Énoncé A> Relevez et recopiez chaque ligne des données qui contient le mot « time ». Tenez compte des majuscules et des minuscules.

Texte proposé>
◇ ◇ ◇
S’il parvint à connaître son ennemi, au point de pouvoir tirer parti de ses faiblesses, c’est qu’il n’ignorait pas qu’on ne doit jamais omettre les passions des hommes dans tout calcul de probabilité. Qui jamais mieux qu’Annibal sut juger un terrain, le préparer, pour ainsi dire, et le rendre si glissant à son adversaire, que, se croyant sans cesse environné de piéges, il dut nécessairement perdre de sa confiance et de sa valeur !

Nous en trouvons un exemple bien mémorable dans la rencontre qui suivit celle du Tésin. Publius Scipion, encore souffrant de sa blessure, désirait éviter une bataille, et donnait des raisons très sensées à l’appui de son opinion.

Par ce moyen, disait-il, on forçait l’ennemi à hiverner chez les Gaulois, peuples légers, inconstans, qui se fatigueraient bien vite de voir tomber sur eux le fardeau de la guerre, lorsqu’on les avait flatté de l’espoir de s’enrichir avec les dépouilles de l’Italie. L’armée d’Annibal ne pouvait manquer de s’affaiblir ; une défensive prudente de la part des Romains, augmentait, au contraire, la force des deux armées consulaires, puisque les généraux allaient mettre le temps à profit pour exercer les nouveaux soldats.

Certainement, ce parti était le plus sage, et Annibal le savait bien. Mais il comptait sur la fougue de l’autre consul Sempronius qui, se fiant trop sur le nombre des troupes, brûlait du désir de s’illustrer par une victoire éclatante, et peut-être même croyait terminer cette guerre durant l’année de son consulat. Afin d’augmenter son ardeur et ses espérances, le carthaginois plia finement devant lui dans une escarmouche légère, et porta ainsi au plus haut degré l’orgueil qui maîtrisait Sempronius.
◇ ◇ ◇
Énoncé B> Dans le texte sur Annibal, chez quel peuple Publius Scipion voulait-il forcer l'ennemi à passer l'hiver ?
◇ ◇ ◇
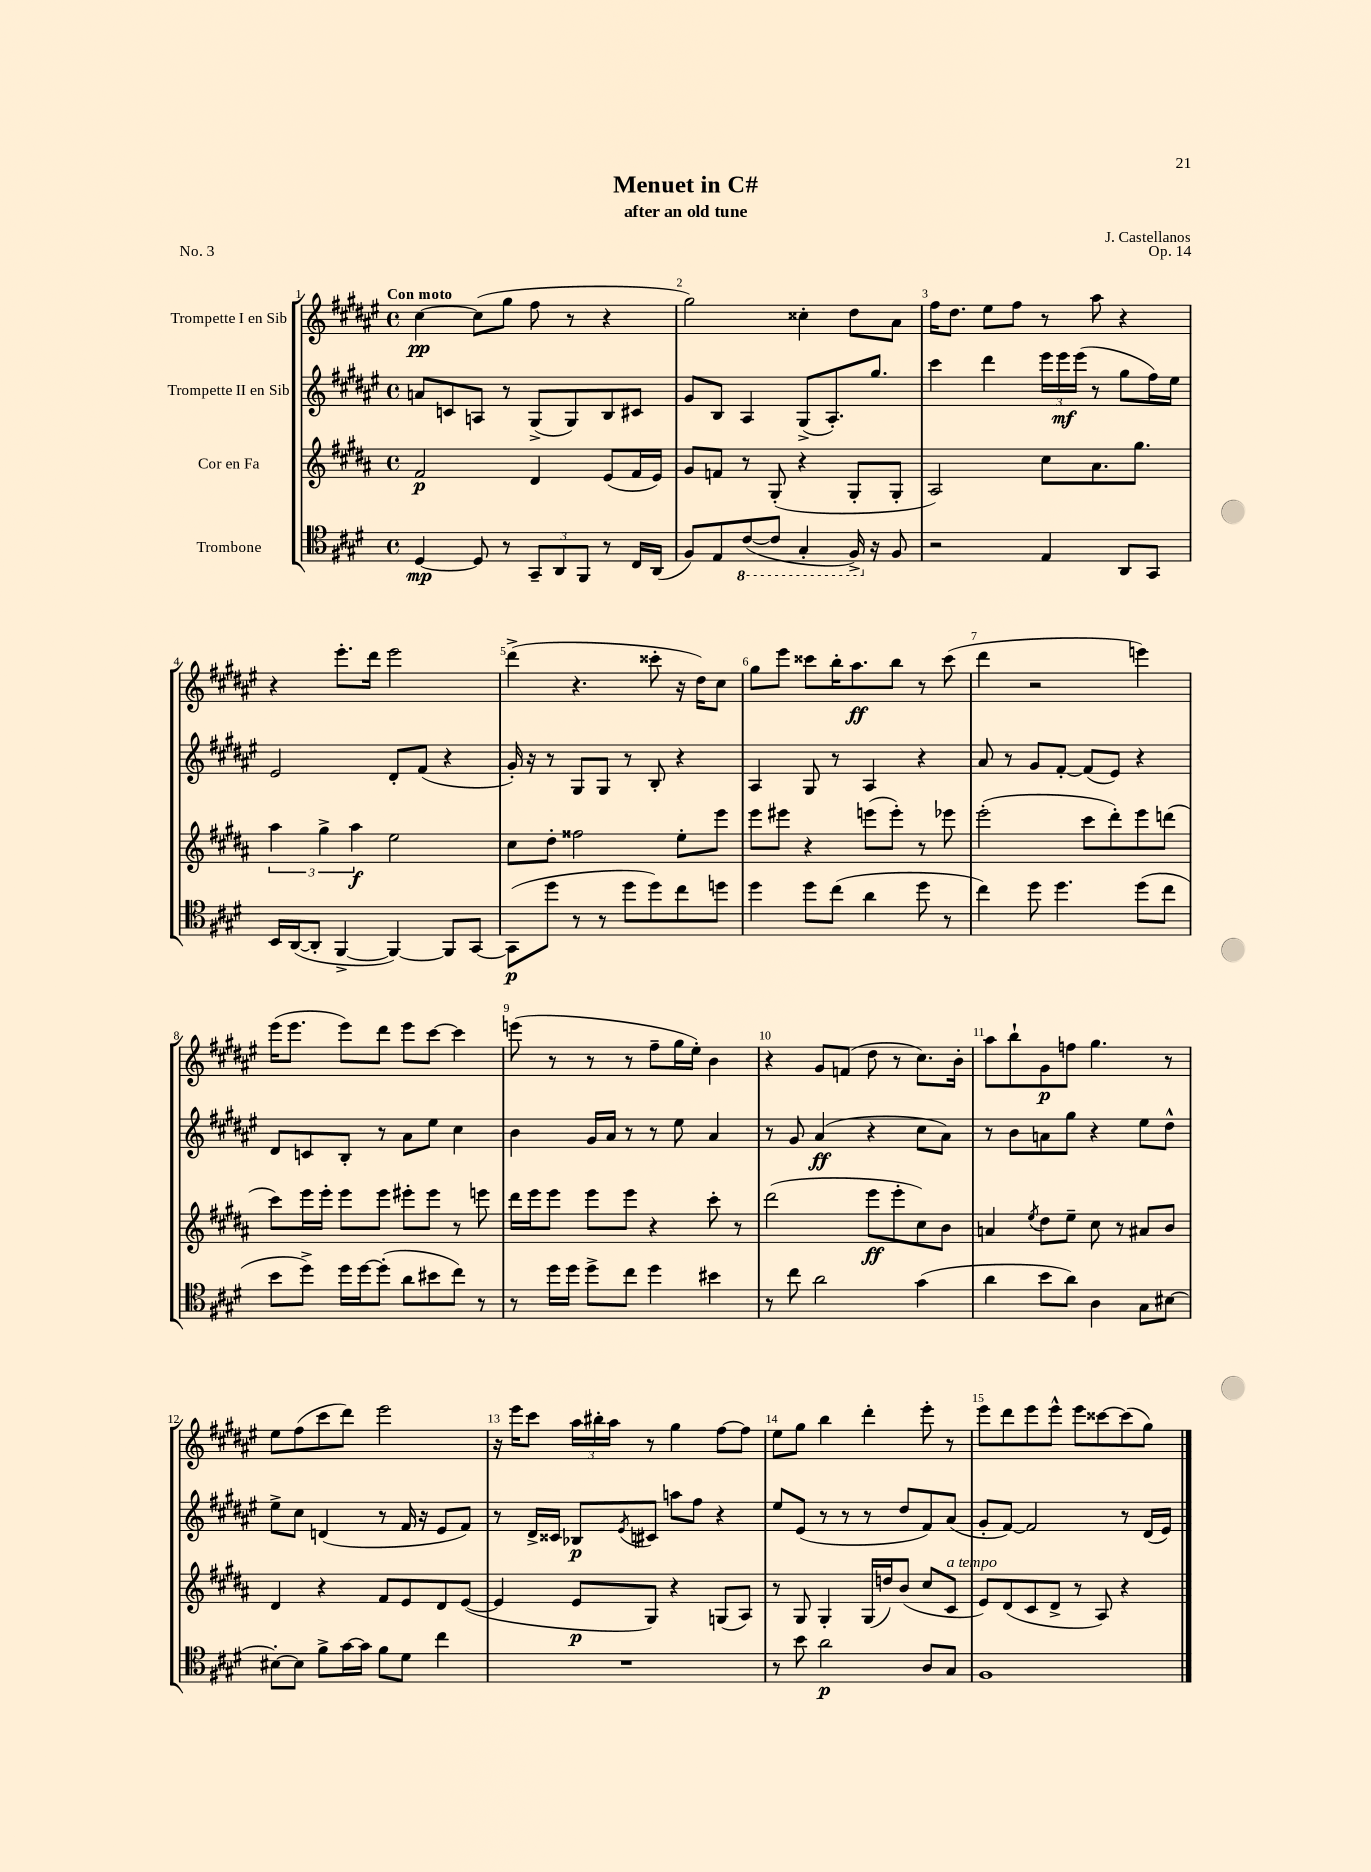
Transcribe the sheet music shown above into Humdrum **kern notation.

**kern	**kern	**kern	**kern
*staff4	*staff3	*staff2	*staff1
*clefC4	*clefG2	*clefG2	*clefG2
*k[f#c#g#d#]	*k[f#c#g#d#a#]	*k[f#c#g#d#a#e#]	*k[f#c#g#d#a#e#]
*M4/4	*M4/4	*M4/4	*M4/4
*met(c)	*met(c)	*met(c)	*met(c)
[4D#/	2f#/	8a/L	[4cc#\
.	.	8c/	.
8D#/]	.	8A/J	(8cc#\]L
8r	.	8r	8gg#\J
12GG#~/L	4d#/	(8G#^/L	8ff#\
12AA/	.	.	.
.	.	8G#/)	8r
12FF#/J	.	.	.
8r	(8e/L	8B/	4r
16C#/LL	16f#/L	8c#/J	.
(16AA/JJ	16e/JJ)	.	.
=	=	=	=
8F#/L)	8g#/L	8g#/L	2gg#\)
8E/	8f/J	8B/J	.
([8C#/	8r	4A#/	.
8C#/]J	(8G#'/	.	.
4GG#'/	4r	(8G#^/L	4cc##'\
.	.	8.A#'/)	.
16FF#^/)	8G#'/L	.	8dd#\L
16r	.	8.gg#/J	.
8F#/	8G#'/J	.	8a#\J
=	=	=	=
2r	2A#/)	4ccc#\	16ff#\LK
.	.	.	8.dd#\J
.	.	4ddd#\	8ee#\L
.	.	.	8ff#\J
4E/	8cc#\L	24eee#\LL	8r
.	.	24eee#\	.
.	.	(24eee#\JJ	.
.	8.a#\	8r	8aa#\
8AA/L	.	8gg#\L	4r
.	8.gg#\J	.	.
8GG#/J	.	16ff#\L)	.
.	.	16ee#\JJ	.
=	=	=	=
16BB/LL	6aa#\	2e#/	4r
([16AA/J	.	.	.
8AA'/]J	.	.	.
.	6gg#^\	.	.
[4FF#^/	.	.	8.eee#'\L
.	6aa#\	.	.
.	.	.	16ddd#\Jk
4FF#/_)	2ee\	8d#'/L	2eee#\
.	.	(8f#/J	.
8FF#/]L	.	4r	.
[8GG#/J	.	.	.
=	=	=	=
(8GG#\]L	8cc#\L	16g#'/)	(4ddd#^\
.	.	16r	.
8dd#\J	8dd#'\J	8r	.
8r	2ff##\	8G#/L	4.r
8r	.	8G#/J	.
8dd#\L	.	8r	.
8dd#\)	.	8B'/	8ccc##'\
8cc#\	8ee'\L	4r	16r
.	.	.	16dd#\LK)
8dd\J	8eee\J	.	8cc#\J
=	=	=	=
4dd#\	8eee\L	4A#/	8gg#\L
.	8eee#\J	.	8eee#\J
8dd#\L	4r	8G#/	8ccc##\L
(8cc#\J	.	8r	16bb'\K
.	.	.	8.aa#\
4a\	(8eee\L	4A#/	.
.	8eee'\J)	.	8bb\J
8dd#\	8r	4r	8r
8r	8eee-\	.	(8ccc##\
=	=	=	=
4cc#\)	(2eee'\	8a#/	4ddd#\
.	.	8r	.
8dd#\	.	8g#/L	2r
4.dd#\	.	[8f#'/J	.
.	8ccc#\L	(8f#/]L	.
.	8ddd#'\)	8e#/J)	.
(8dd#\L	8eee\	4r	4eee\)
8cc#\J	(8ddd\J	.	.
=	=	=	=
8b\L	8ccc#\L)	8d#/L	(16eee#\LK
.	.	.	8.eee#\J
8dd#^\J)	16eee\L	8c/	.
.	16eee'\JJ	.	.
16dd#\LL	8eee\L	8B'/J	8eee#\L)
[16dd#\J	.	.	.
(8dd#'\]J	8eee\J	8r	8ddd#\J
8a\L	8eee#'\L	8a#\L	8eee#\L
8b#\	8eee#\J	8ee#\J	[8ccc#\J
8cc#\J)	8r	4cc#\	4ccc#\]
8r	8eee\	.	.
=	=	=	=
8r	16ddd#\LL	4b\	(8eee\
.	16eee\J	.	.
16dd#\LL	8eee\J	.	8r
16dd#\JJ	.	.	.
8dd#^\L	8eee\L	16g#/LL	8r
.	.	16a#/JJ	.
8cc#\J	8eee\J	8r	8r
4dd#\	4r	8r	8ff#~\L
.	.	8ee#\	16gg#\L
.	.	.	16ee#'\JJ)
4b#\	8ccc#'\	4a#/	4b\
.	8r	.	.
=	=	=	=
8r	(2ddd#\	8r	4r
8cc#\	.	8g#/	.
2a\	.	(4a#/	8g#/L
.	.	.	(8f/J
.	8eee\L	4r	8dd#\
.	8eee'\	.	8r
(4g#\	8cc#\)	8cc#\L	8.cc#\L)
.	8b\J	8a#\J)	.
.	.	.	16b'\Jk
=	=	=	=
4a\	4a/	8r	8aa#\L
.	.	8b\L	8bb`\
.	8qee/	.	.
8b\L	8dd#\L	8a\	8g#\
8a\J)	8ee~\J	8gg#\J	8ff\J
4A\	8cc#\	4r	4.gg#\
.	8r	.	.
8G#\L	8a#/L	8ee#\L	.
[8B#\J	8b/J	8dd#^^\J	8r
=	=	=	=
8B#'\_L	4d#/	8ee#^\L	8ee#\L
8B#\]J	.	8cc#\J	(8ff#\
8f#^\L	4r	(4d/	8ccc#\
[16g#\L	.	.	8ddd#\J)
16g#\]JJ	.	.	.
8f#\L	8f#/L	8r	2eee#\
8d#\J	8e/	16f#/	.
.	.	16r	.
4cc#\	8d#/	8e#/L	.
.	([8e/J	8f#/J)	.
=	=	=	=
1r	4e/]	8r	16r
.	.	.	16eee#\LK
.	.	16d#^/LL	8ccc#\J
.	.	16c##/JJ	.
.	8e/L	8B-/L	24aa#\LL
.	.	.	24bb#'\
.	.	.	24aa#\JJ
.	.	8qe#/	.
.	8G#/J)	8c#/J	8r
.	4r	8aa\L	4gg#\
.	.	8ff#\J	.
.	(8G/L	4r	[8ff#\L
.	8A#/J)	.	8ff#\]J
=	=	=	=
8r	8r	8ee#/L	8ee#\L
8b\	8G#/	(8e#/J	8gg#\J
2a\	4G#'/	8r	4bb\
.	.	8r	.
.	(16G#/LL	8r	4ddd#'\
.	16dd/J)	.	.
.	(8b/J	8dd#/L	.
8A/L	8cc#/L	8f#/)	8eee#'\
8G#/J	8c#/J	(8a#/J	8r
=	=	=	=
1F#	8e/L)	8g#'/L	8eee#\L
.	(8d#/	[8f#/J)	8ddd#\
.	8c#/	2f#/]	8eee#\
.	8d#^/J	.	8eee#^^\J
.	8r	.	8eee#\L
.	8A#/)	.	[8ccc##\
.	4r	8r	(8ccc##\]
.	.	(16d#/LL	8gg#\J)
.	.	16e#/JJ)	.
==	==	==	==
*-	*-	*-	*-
◇ ◇ ◇
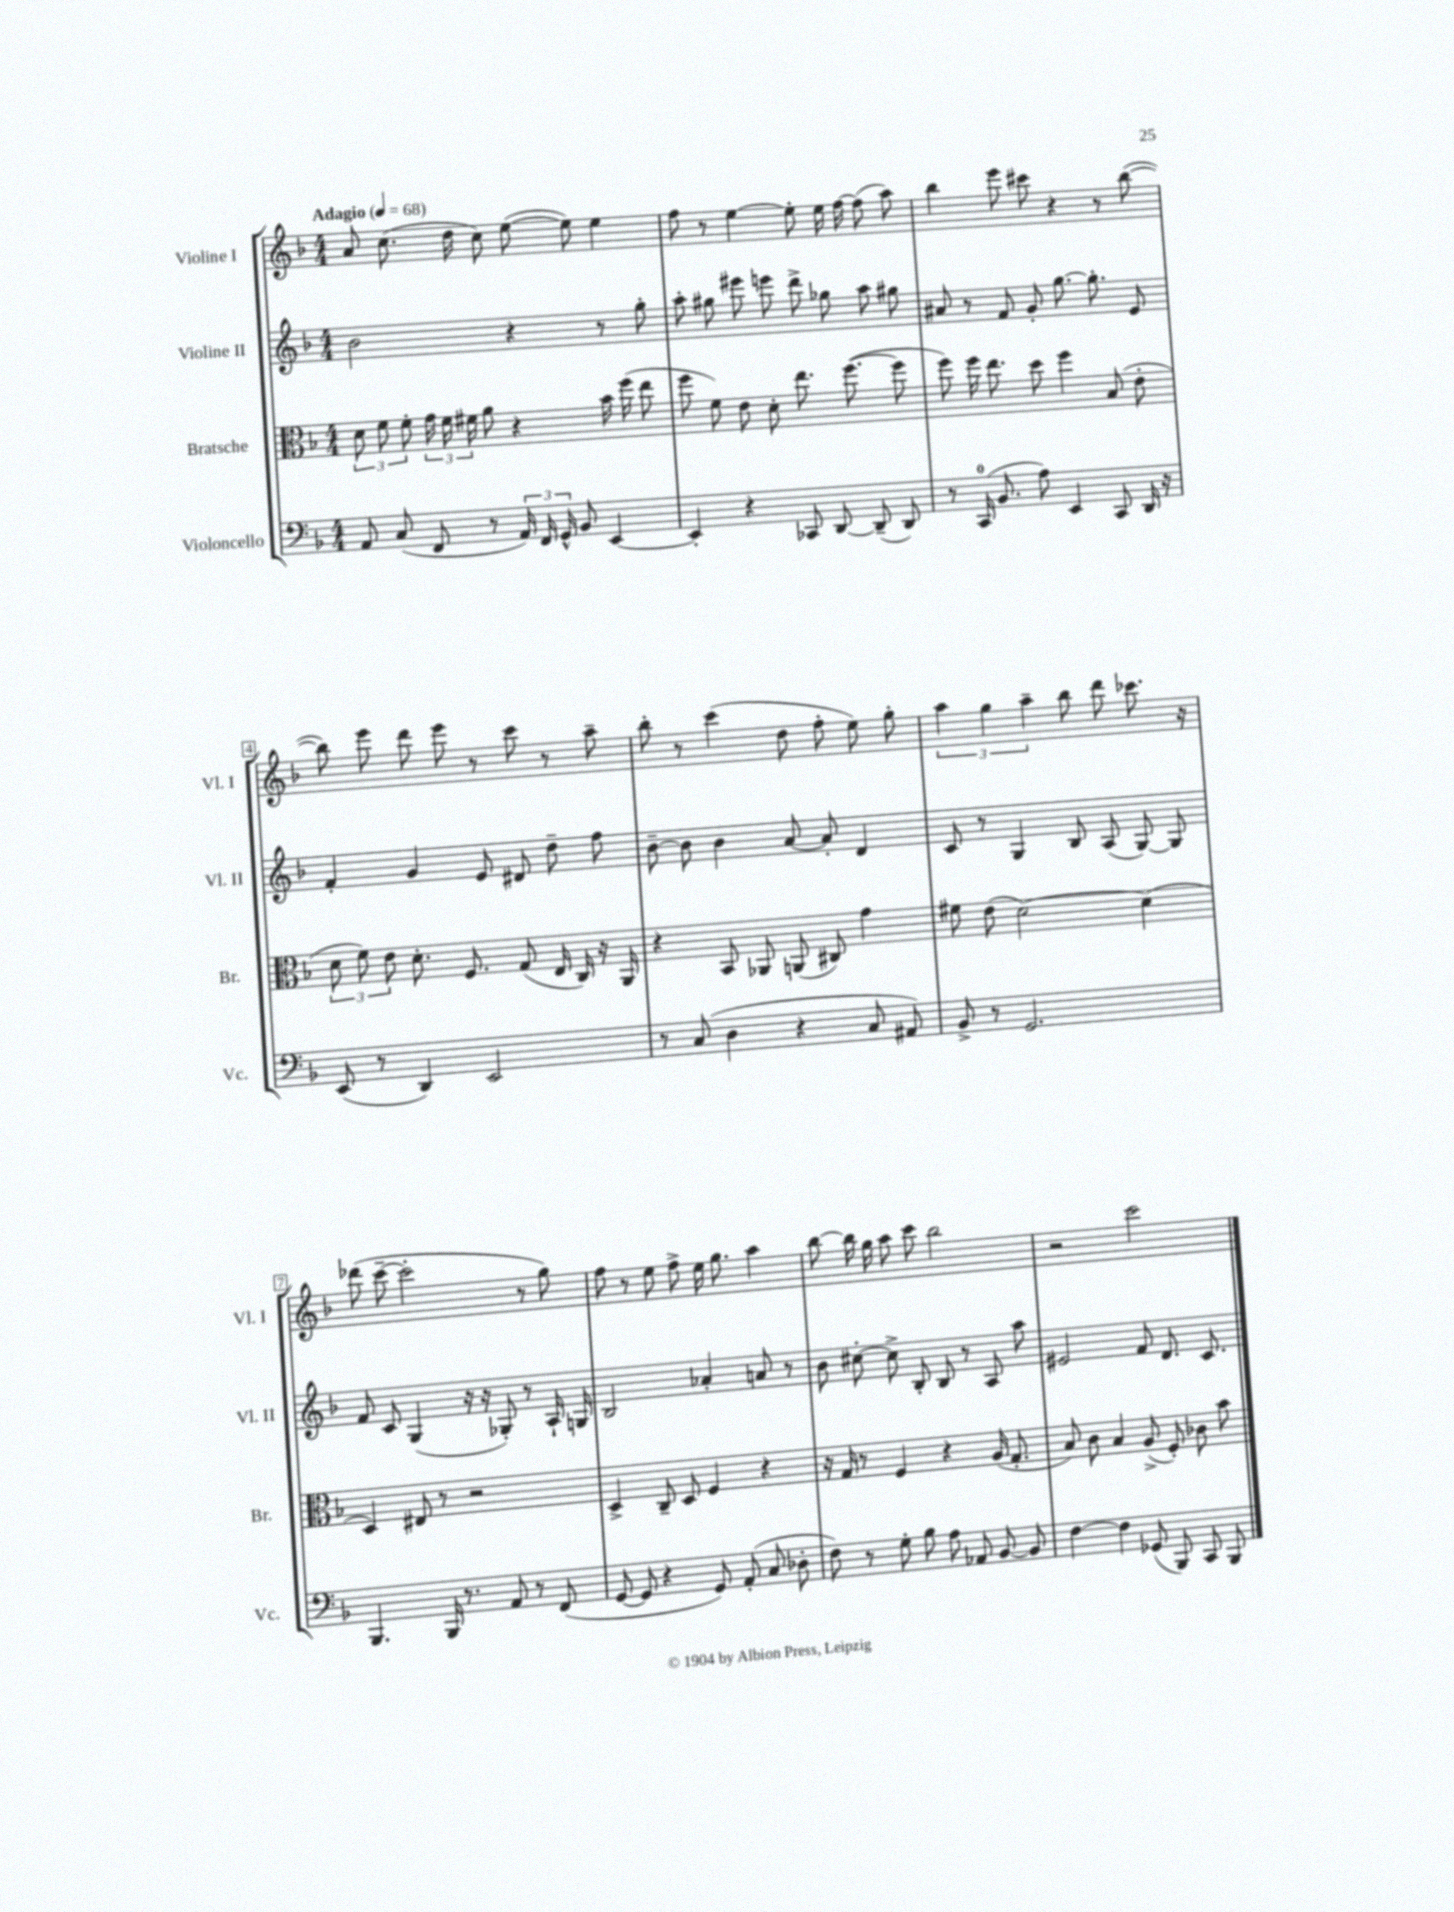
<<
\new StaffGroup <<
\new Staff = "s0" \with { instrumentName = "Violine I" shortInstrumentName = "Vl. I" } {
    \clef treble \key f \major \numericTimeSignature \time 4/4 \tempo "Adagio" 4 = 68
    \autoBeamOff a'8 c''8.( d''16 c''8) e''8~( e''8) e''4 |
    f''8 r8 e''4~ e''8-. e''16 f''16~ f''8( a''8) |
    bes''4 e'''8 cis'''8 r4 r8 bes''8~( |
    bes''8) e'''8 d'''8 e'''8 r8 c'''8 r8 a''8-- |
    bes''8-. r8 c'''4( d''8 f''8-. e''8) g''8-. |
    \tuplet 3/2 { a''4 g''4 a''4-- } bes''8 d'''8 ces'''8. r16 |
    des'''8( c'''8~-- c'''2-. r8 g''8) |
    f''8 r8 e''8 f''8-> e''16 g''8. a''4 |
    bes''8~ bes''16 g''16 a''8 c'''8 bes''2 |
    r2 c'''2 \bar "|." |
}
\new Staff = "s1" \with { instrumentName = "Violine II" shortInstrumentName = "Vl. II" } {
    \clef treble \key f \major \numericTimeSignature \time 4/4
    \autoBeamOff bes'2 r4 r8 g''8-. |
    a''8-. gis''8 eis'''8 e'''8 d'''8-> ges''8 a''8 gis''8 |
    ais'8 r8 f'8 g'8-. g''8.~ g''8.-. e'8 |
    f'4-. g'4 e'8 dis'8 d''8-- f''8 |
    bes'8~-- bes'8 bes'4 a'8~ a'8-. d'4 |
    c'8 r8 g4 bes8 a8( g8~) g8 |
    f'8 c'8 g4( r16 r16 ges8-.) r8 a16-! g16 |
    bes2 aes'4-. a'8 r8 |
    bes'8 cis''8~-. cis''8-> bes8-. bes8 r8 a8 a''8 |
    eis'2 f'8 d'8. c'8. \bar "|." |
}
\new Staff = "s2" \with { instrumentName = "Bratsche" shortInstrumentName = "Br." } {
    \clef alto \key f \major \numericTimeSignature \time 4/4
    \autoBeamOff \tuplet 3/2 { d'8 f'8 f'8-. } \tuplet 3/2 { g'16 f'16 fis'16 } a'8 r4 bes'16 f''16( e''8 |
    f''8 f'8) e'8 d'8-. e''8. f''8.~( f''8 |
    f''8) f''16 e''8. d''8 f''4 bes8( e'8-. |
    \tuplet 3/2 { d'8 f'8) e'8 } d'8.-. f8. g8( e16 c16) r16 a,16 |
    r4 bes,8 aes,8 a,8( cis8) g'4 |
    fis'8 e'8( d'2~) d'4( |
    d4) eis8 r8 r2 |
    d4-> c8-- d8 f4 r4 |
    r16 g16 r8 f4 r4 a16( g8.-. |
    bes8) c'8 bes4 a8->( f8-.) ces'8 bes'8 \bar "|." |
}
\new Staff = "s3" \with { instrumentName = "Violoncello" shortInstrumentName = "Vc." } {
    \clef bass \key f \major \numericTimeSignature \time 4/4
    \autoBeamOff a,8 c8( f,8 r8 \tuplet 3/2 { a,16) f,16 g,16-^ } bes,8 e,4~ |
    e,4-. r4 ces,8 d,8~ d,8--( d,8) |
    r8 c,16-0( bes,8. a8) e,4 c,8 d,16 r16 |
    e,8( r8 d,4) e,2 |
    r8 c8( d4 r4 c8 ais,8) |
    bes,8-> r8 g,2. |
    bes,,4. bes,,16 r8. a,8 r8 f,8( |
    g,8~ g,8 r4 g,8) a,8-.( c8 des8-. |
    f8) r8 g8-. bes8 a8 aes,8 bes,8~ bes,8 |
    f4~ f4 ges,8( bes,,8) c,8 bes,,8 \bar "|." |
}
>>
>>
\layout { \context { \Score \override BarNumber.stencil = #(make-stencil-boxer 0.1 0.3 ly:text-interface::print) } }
◇ ◇ ◇
Réponse attendue A>
    \clef treble \key f \major \numericTimeSignature \time 4/4 \tempo "Adagio" 4 = 68
    \clef treble \key f \major \numericTimeSignature \time 4/4
    \clef alto \key f \major \numericTimeSignature \time 4/4
    \clef bass \key f \major \numericTimeSignature \time 4/4

Réponse attendue B> Chez les Gaulois.